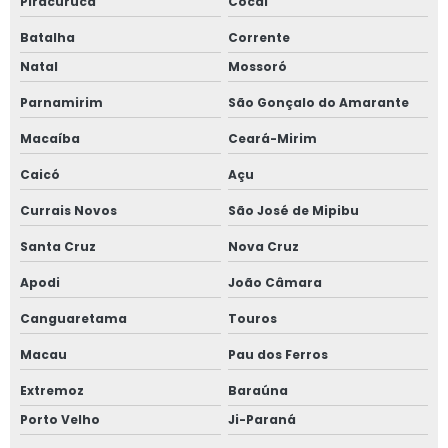
Piracuruca
Cocal
Batalha
Corrente
Natal
Mossoró
Parnamirim
São Gonçalo do Amarante
Macaíba
Ceará-Mirim
Caicó
Açu
Currais Novos
São José de Mipibu
Santa Cruz
Nova Cruz
Apodi
João Câmara
Canguaretama
Touros
Macau
Pau dos Ferros
Extremoz
Baraúna
Porto Velho
Ji-Paraná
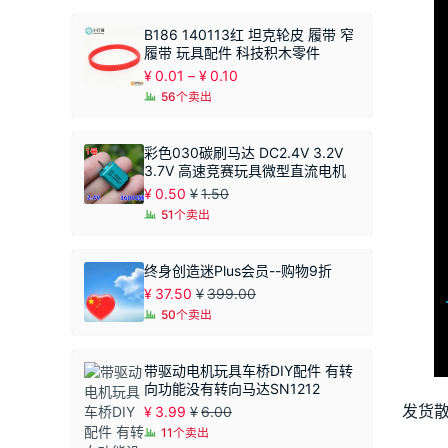
B186 140113红 坦克轮皮 履带 窄
履带 玩具配件 科技积木零件
价
¥
0.01
–
¥
0.10
格
56个卖出
范
围：
¥0.01
彩色030碳刷马达 DC2.4V 3.2V
至
3.7V 高速竞赛玩具微型直流电机
¥0.10
¥
0.50
¥
1.50
51个卖出
终身创造迷Plus会员--购物9折
¥
37.50
¥
399.00
50个卖出
带驱动电机玩具车桥DIY配件 有转
向功能没有转向马达SN1212
发货
¥
3.99
¥
6.00
11个卖出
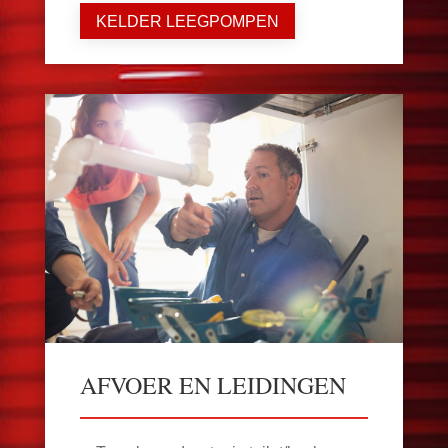
KELDER LEEGPOMPEN
AFVOER EN LEIDINGEN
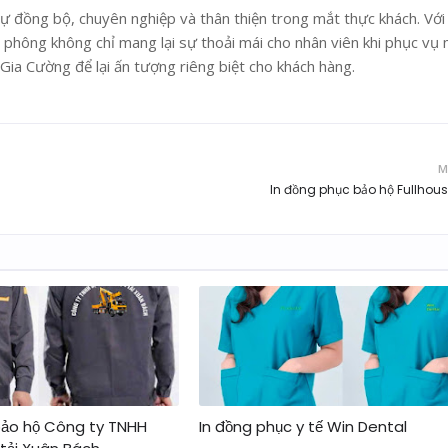
ự đồng bộ, chuyên nghiệp và thân thiện trong mắt thực khách. Với 
o phông không chỉ mang lại sự thoải mái cho nhân viên khi phục vụ
ia Cường để lại ấn tượng riêng biệt cho khách hàng.
M
In đồng phục bảo hộ Fullhou
bảo hộ Công ty TNHH
In đồng phục y tế Win Dental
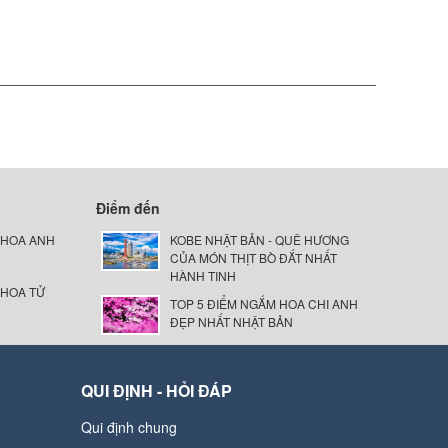
Điểm đến
 HOA ANH
KOBE NHẬT BẢN - QUÊ HƯƠNG
CỦA MÓN THỊT BÒ ĐẮT NHẤT
HÀNH TINH
 HOA TỬ
TOP 5 ĐIỂM NGẮM HOA CHI ANH
ĐẸP NHẤT NHẬT BẢN
QUI ĐỊNH - HỎI ĐÁP
Qui định chung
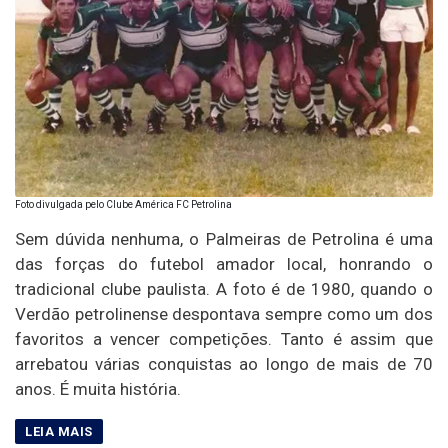
Foto divulgada pelo Clube América FC Petrolina
Sem dúvida nenhuma, o Palmeiras de Petrolina é uma
das forças do futebol amador local, honrando o
tradicional clube paulista. A foto é de 1980, quando o
Verdão petrolinense despontava sempre como um dos
favoritos a vencer competições. Tanto é assim que
arrebatou várias conquistas ao longo de mais de 70
anos. É muita história.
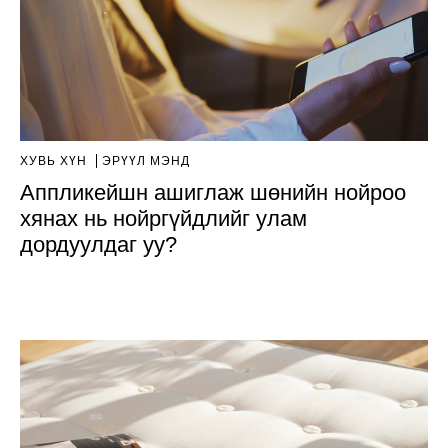
ХУВЬ ХҮН
ЭРҮҮЛ МЭНД
Аппликейшн ашиглаж шөнийн нойроо
хянах нь нойргүйдлийг улам
дордуулдаг уу?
§ §
TASK STATEMENT -
Quote the records above in full, dropping each picture.

SOLVED EXERCISE -
Piracuruca
Cocal
Batalha
Corrente
Natal
Mossoró
Parnamirim
São Gonçalo do Amarante
Macaíba
Ceará-Mirim
Caicó
Açu
Currais Novos
São José de Mipibu
Santa Cruz
Nova Cruz
Apodi
João Câmara
Canguaretama
Touros
Macau
Pau dos Ferros
Extremoz
Baraúna
Porto Velho
Ji-Paraná
B186 140113红 坦克轮皮 履带 窄
履带 玩具配件 科技积木零件
价
¥
0.01
–
¥
0.10
格
56个卖出
范
围：
¥0.01
彩色030碳刷马达 DC2.4V 3.2V
至
3.7V 高速竞赛玩具微型直流电机
¥0.10
¥
0.50
¥
1.50
51个卖出
终身创造迷Plus会员--购物9折
¥
37.50
¥
399.00
50个卖出
带驱动电机玩具车桥DIY配件 有转
向功能没有转向马达SN1212
发货
¥
3.99
¥
6.00
11个卖出
KELDER LEEGPOMPEN
AFVOER EN LEIDINGEN
ự đồng bộ, chuyên nghiệp và thân thiện trong mắt thực khách. Với 
o phông không chỉ mang lại sự thoải mái cho nhân viên khi phục vụ
ia Cường để lại ấn tượng riêng biệt cho khách hàng.
M
In đồng phục bảo hộ Fullhou
bảo hộ Công ty TNHH
In đồng phục y tế Win Dental
Điểm đến
 HOA ANH
KOBE NHẬT BẢN - QUÊ HƯƠNG
CỦA MÓN THỊT BÒ ĐẮT NHẤT
HÀNH TINH
 HOA TỬ
TOP 5 ĐIỂM NGẮM HOA CHI ANH
ĐẸP NHẤT NHẬT BẢN
QUI ĐỊNH - HỎI ĐÁP
Qui định chung
Foto divulgada pelo Clube América FC Petrolina
Sem dúvida nenhuma, o Palmeiras de Petrolina é uma
das forças do futebol amador local, honrando o
tradicional clube paulista. A foto é de 1980, quando o
Verdão petrolinense despontava sempre como um dos
favoritos a vencer competições. Tanto é assim que
arrebatou várias conquistas ao longo de mais de 70
anos. É muita história.
ХУВЬ ХҮН
ЭРҮҮЛ МЭНД
Аппликейшн ашиглаж шөнийн нойроо
хянах нь нойргүйдлийг улам
дордуулдаг уу?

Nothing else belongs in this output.